- Born: January 5, 1968 (age 58) Des Moines, Iowa, U.S.
- Occupations: Author, blogger
- Writing career
- Genres: Sports, science-fiction, poetry
- Website: johnsickels.net

= John Sickels =

American baseball writer (born 1968)

John Sickels (born January 5, 1968) is an American baseball writer who specializes in minor league baseball and amateur baseball.

==Biography==

Sickels is a graduate of Northwest Missouri State University (1990, BA in history and philosophy) and the University of Kansas (1993, MA in history). He resides in Kansas with his wife, Jeri. He has two sons, Nicholas and Jackson.

Sickels worked as research assistant to noted baseball writer Bill James from 1993 though 1996. From 1996 to 2005, Sickels was a columnist for ESPN.com, writing regular "Down on the Farm" columns that took an in-depth look at baseball prospects. Sickels parted ways with ESPN in February 2005 and soon thereafter started his own blog, www.minorleagueball.com, part of the SB Nation/Vox Media empire. Sickels was previously a regular contributor to the fantasy sports website RotoWire.com and can still occasionally be heard on Rotowire podcasts. He hosted Down on the Farm Friday on XM Satellite radio from 2005 to 2008.
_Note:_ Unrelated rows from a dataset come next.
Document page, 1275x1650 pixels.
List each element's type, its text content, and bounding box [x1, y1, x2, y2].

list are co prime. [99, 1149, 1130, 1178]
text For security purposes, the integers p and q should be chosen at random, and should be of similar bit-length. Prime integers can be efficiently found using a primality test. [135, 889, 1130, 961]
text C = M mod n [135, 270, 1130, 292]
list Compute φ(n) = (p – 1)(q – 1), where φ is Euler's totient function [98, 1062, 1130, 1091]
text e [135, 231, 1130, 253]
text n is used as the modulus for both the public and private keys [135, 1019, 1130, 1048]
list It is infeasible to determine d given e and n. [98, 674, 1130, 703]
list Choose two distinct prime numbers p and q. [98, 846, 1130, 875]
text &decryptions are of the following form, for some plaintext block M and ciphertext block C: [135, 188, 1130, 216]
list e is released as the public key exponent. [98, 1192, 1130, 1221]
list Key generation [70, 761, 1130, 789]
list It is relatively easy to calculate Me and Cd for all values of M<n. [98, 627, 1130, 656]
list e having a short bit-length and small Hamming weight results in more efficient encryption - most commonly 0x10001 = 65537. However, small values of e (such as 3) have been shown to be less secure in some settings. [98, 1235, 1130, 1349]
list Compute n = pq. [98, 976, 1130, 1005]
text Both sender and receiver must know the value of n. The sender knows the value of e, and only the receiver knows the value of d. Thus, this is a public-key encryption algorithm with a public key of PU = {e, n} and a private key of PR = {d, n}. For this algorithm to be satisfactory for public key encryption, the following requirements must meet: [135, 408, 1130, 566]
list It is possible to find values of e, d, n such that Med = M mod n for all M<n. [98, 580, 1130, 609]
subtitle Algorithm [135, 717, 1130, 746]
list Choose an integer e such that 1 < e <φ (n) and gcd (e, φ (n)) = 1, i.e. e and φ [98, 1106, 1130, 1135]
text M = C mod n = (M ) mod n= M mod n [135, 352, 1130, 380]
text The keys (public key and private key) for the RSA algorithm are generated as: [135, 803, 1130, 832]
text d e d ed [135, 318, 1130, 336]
Sickels writes and edits the annual Baseball Prospect Book, which profiles roughly 1,000 players in baseball's minor leagues, and is only available directly from his personal website. The book is wildly popular, but some sold-out versions remain available in PDF format via Sickels' website.

He also penned a 2004 biography of baseball Hall of Famer Bob Feller called Bob Feller: Ace of the Greatest Generation.

==Other interests==
Sickels has also written poetry, science fiction, and has had multiple role playing books published within the Star Fleet Universe game system offshoot of Star Trek.